At those words, Hawthorne gave in to her. Securing her legs around his hips, he drew her against him. Desire burned through Emeline. Her blood hummed as he hooked his finger into the collar of her button-up shirt, tugging gently downwards. The buttons opened, one after another, and Emeline sucked in a breath as cool air rushed against her skin. He pushed the shirt down her arms and kissed the smooth curve of her shoulder, his teeth grazing her bare skin.
A low hum escaped her throat.
His eyes glazed over. Suddenly, his mouth was hot against hers, his tongue urgent. She kissed him back, pulling him closer, tighter, and still: it wasn’t enough.
She wanted him to lay her down.
She wanted him to …
Her hands fumbled with his belt, trying to undo it. Realizing what was happening, what she wanted, Hawthorne stilled. His hands slid away from her. His fingers wrapped around her wrists.
“Emeline, darling.” His voice was ragged and rough. “We can’t.”

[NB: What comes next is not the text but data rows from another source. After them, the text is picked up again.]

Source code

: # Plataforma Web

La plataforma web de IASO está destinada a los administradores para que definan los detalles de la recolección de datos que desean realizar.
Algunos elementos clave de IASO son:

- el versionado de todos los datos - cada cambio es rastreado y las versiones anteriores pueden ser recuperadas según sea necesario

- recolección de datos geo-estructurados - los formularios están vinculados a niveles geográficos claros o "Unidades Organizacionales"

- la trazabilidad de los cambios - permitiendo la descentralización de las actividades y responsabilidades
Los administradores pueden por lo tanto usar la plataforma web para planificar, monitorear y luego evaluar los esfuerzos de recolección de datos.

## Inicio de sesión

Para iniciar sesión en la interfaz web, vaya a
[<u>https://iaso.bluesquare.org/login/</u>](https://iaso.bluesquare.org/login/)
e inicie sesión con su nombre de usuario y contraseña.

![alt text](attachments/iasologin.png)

A bubble of frustration expanded inside her and she nipped the soft place between his shoulder and throat, showing her displeasure. “Why not?”
He didn’t answer. Only unhooked her legs from around him and stepped back, looking her over, assessing the damage he’d done. He immediately stepped forward again, his fingers shaking ever so slightly as they buttoned her shirt.
His face was flushed, his hair mussed. He looked … undone.
It made her want to kiss him again.
Sensing this, Hawthorne abandoned the buttons and backed away. Emeline pushed herself down from the table. “Tell me why.”
He ran both hands through his hair. “If circumstances were different…” He glanced away from her—but not before she saw the desire raging in his eyes. “I would happily take what you’re offering. More than happily.”
Emeline gripped the edge of the table, not trusting herself to let go. What did that mean, if circumstances were different? If she weren’t a prisoner here? If she weren’t secretly planning to leave all of this behind and escape?
Maybe that’s it.
Emeline remembered what Nettle told her the night they met: that someone in Hawthorne’s past broke his heart. She remembered the girl Hawthorne had mentioned the night he walked her home.
Where did she go?
Away from me.
“You loved someone, and she betrayed you.” Emeline’s voice sounded raw. “Is that what this is about?” Because whoever she was, I’m not her.
“Yes.” His eyes turned to stone. “And no. There are things you don’t know.”
She crossed her arms. “Then fill me in.”
He ran his hands raggedly over his face. He looked everywhere but at her.
“She didn’t betray me.” He paused for a long moment. When he finally raised his eyes to hers, he said, very quietly, “I betrayed her.”